RawMap operates in 3 stages.

  1. FAST5 data extraction and channel normalization followed by MED-MAD scaling to remove any outliers outside 5*MAD:
  2. Modified Hjorth parameter extraction (using MAD instead of STD_DEV)
  3. C_SVC SVM classifier with RBF kernel.

Compile and build:
make -j ;

Training:

>./RawMap train <file_list_to_target_reads> <file_list_to_non-target_reads>

Command to generate filelist: find type -f | shuf >
Model is saved to model.data by default after training.
Testing:

>./RawMap test <file_list_to_target_reads> <file_list_to_non-target_reads> <model.data file name>

Output:
Will result in accuracy, true positive and true negative rates.

Dependencies:
Tested on OpenCV version 2.4.5, libhdf5,HDF5 must be installed.

Libraries adapted:
fast5/, used for rawdata extraction, is a modified subset of files originally from https://github.com/jts/nanopolish

MacOS:
compile flags in makefile needs to be re-ordered to make this work.

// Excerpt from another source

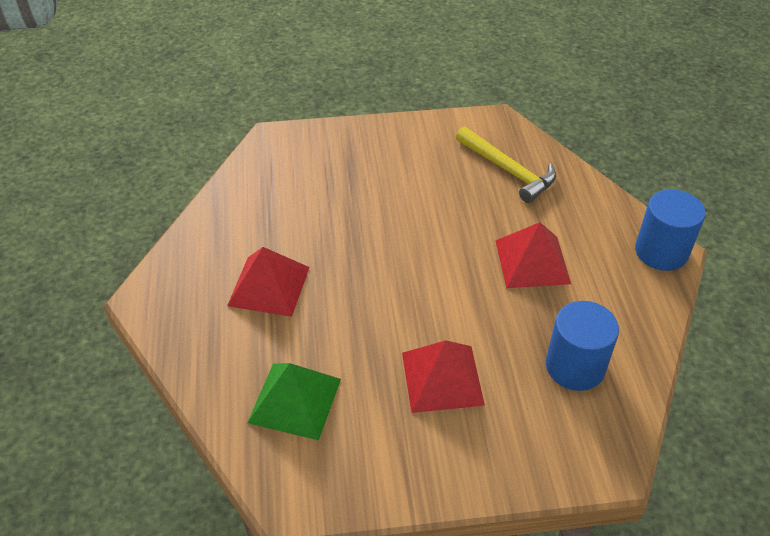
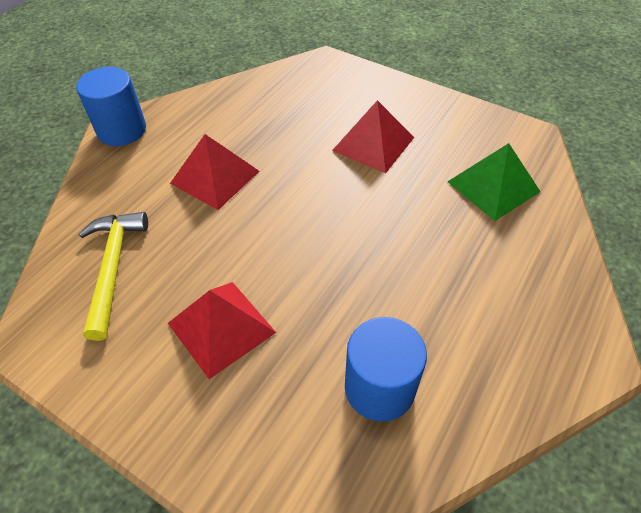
camera: 140 degrees left, 5 degrees up
red pyramid [227,247,310,317] -> red pyramid moved to [168,282,276,379]
blue cylinder [546,301,619,391] -> blue cylinder moved to [345,317,427,422]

__________________________________________________________________________________________________________________

Datasets available at https://doi.org/10.5281/zenodo.7349378

Model files provided c_model.data: Trained on Minimap2 classified reads. uc_model.data: Trained on Minimap2 unclassified reads.

Training model tuning
For the best results, a model needs to be trained for each wet-lab protocol.
View train.sh for picking the right model.